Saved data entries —
★ ★ ★ ★ ★

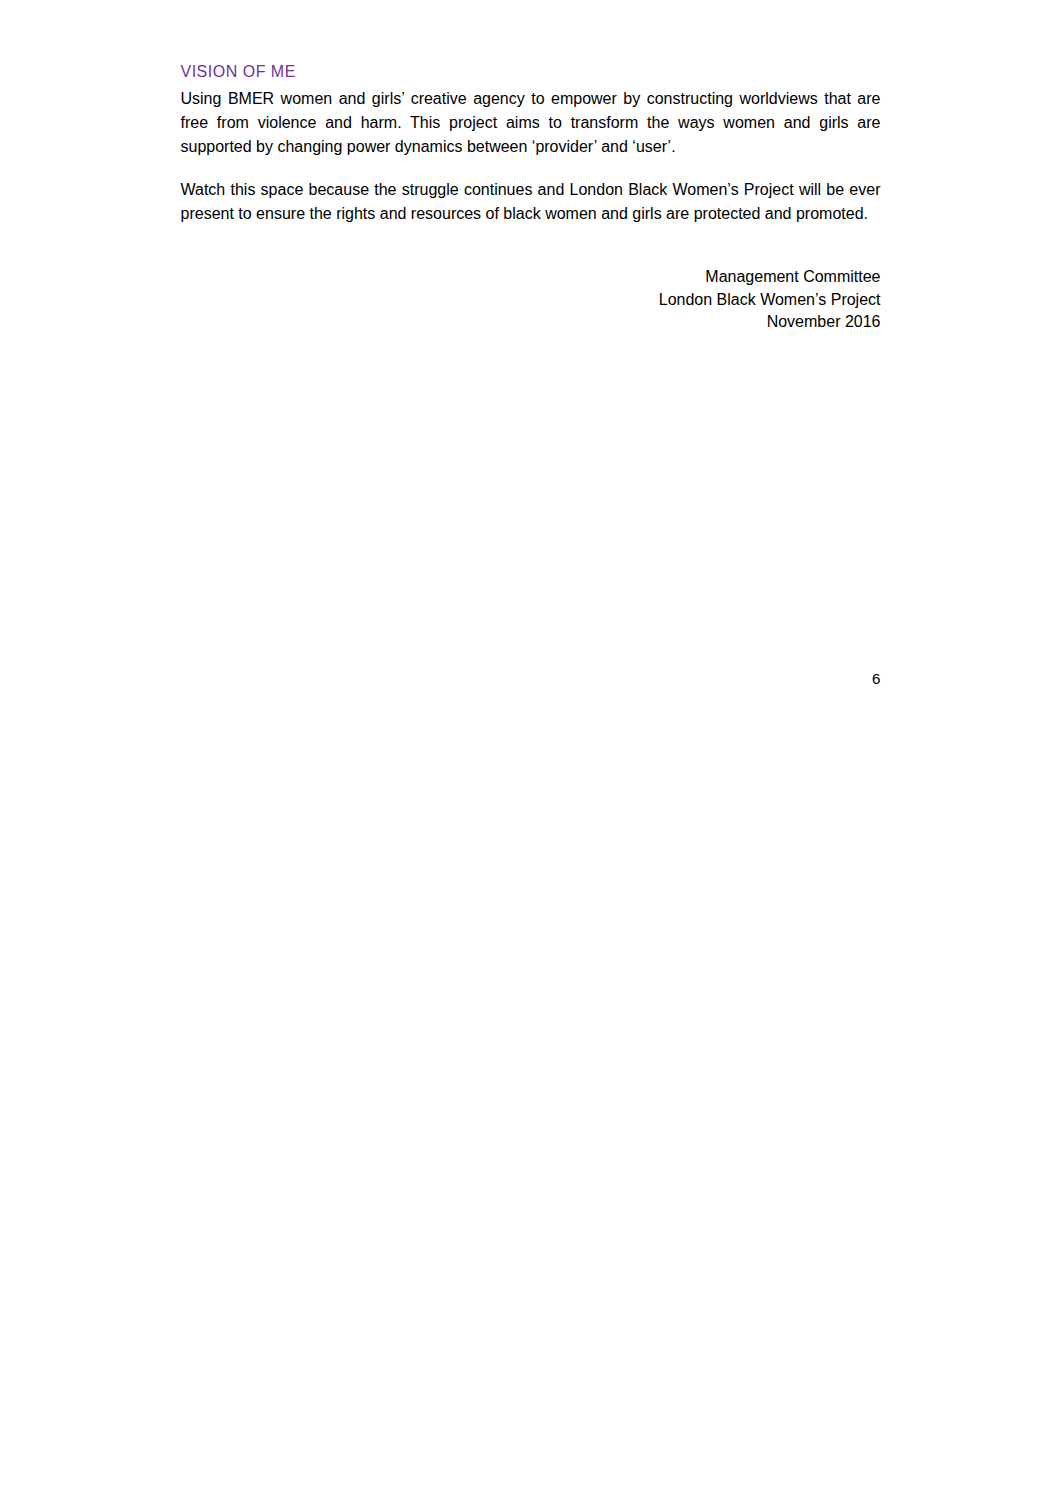VISION OF ME
Using BMER women and girls’ creative agency to empower by constructing worldviews that are free from violence and harm. This project aims to transform the ways women and girls are supported by changing power dynamics between ‘provider’ and ‘user’.
Watch this space because the struggle continues and London Black Women’s Project will be ever present to ensure the rights and resources of black women and girls are protected and promoted.
Management Committee
London Black Women’s Project
November 2016
6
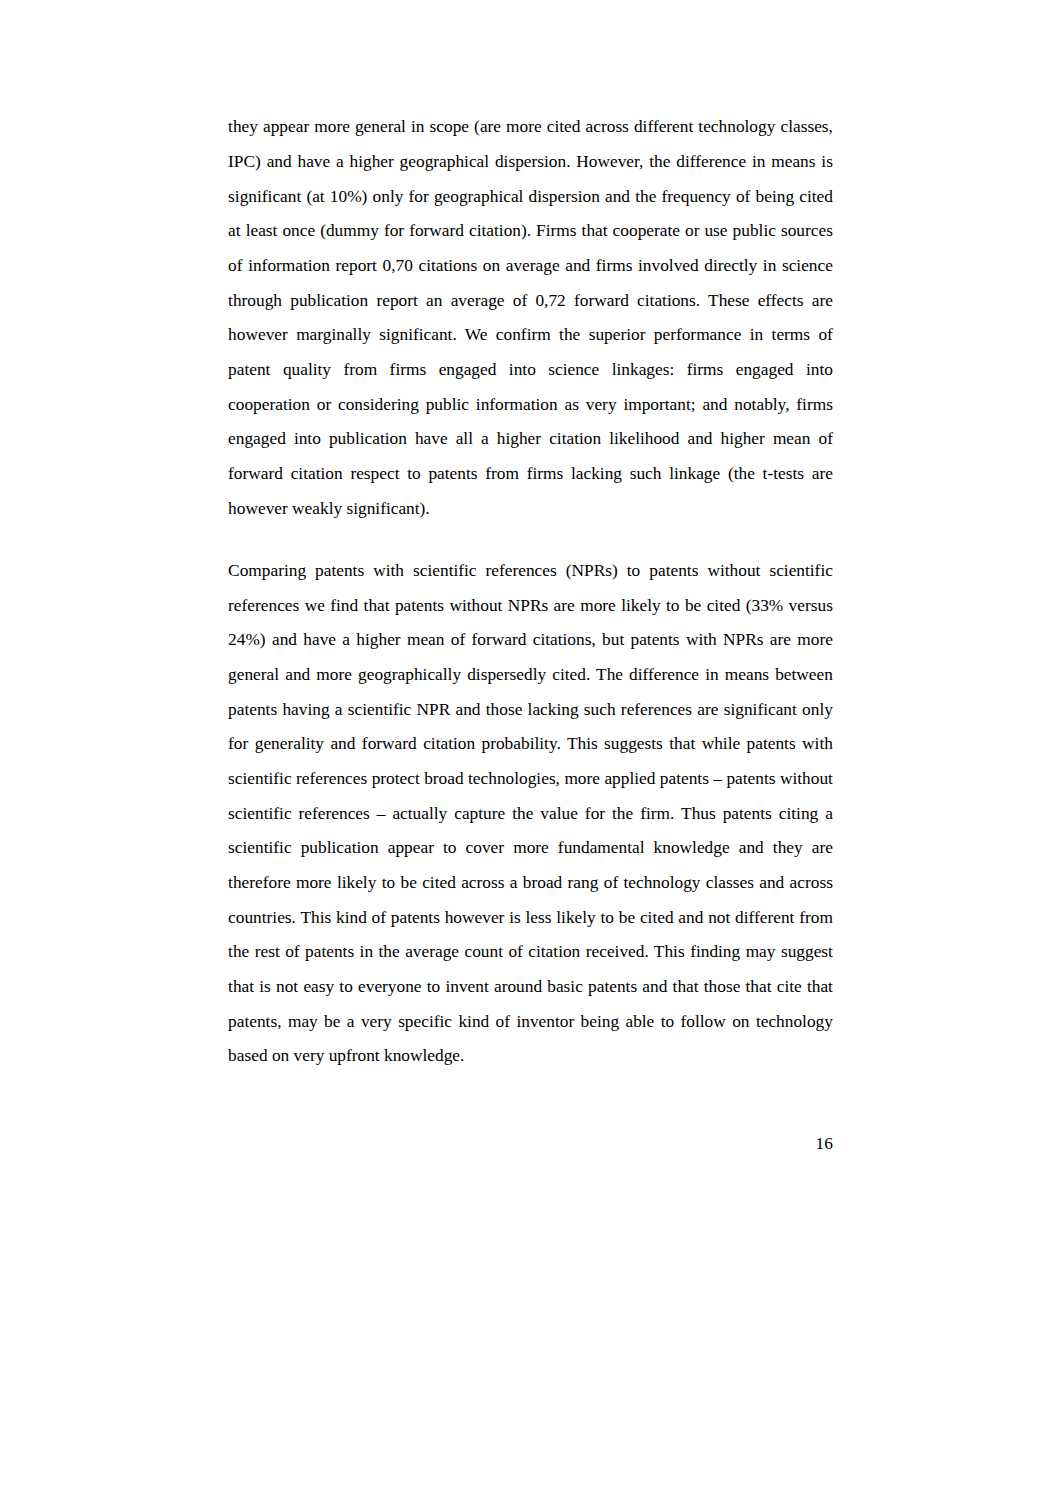they appear more general in scope (are more cited across different technology classes, IPC) and have a higher geographical dispersion. However, the difference in means is significant (at 10%) only for geographical dispersion and the frequency of being cited at least once (dummy for forward citation). Firms that cooperate or use public sources of information report 0,70 citations on average and firms involved directly in science through publication report an average of 0,72 forward citations. These effects are however marginally significant. We confirm the superior performance in terms of patent quality from firms engaged into science linkages: firms engaged into cooperation or considering public information as very important; and notably, firms engaged into publication have all a higher citation likelihood and higher mean of forward citation respect to patents from firms lacking such linkage (the t-tests are however weakly significant).
Comparing patents with scientific references (NPRs) to patents without scientific references we find that patents without NPRs are more likely to be cited (33% versus 24%) and have a higher mean of forward citations, but patents with NPRs are more general and more geographically dispersedly cited. The difference in means between patents having a scientific NPR and those lacking such references are significant only for generality and forward citation probability. This suggests that while patents with scientific references protect broad technologies, more applied patents – patents without scientific references – actually capture the value for the firm. Thus patents citing a scientific publication appear to cover more fundamental knowledge and they are therefore more likely to be cited across a broad rang of technology classes and across countries. This kind of patents however is less likely to be cited and not different from the rest of patents in the average count of citation received. This finding may suggest that is not easy to everyone to invent around basic patents and that those that cite that patents, may be a very specific kind of inventor being able to follow on technology based on very upfront knowledge.
16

★ ★ ★ ★ ★

What the exercise asks —
Write out all the entries again, word for word, and print no images.

Written answer —
VISION OF ME
Using BMER women and girls’ creative agency to empower by constructing worldviews that are free from violence and harm. This project aims to transform the ways women and girls are supported by changing power dynamics between ‘provider’ and ‘user’.
Watch this space because the struggle continues and London Black Women’s Project will be ever present to ensure the rights and resources of black women and girls are protected and promoted.
Management Committee
London Black Women’s Project
November 2016
6
they appear more general in scope (are more cited across different technology classes, IPC) and have a higher geographical dispersion. However, the difference in means is significant (at 10%) only for geographical dispersion and the frequency of being cited at least once (dummy for forward citation). Firms that cooperate or use public sources of information report 0,70 citations on average and firms involved directly in science through publication report an average of 0,72 forward citations. These effects are however marginally significant. We confirm the superior performance in terms of patent quality from firms engaged into science linkages: firms engaged into cooperation or considering public information as very important; and notably, firms engaged into publication have all a higher citation likelihood and higher mean of forward citation respect to patents from firms lacking such linkage (the t-tests are however weakly significant).
Comparing patents with scientific references (NPRs) to patents without scientific references we find that patents without NPRs are more likely to be cited (33% versus 24%) and have a higher mean of forward citations, but patents with NPRs are more general and more geographically dispersedly cited. The difference in means between patents having a scientific NPR and those lacking such references are significant only for generality and forward citation probability. This suggests that while patents with scientific references protect broad technologies, more applied patents – patents without scientific references – actually capture the value for the firm. Thus patents citing a scientific publication appear to cover more fundamental knowledge and they are therefore more likely to be cited across a broad rang of technology classes and across countries. This kind of patents however is less likely to be cited and not different from the rest of patents in the average count of citation received. This finding may suggest that is not easy to everyone to invent around basic patents and that those that cite that patents, may be a very specific kind of inventor being able to follow on technology based on very upfront knowledge.
16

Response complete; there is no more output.